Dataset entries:
· · · · ·
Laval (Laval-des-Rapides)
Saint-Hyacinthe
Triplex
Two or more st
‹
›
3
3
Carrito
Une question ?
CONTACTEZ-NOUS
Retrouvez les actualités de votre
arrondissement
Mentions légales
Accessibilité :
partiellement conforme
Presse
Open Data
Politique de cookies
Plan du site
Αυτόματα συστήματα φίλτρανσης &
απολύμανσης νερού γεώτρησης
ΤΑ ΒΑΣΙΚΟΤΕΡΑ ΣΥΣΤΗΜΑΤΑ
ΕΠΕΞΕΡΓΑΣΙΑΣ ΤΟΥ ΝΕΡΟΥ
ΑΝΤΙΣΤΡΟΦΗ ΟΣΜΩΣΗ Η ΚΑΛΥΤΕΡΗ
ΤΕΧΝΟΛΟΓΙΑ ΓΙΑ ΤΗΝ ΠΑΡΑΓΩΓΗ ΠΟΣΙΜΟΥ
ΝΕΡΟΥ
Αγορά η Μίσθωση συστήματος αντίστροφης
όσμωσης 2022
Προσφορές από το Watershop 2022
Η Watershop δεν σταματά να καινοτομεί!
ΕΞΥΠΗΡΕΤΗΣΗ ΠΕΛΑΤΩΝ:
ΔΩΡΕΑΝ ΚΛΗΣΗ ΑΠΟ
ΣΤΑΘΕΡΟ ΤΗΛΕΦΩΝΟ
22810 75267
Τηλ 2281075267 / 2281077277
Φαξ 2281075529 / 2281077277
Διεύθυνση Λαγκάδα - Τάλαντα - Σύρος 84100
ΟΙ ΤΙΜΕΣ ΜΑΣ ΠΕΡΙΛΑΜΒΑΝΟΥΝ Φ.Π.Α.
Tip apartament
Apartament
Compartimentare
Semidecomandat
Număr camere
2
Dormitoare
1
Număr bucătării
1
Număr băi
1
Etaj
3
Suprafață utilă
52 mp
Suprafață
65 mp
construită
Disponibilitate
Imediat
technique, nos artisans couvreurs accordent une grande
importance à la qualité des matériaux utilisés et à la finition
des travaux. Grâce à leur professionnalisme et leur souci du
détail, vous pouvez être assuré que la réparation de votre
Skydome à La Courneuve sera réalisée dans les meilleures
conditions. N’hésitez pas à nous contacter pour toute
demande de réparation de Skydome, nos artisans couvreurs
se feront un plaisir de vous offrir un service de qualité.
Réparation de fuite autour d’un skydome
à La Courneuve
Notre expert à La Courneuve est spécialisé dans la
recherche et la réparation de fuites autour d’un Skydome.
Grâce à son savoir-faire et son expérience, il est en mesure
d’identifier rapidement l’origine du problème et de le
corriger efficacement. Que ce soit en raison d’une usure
· · · · ·
**Task to complete**
Take from the entries every line that has the string "autour".

**Exercise answer**
Réparation de fuite autour d’un skydome
recherche et la réparation de fuites autour d’un Skydome.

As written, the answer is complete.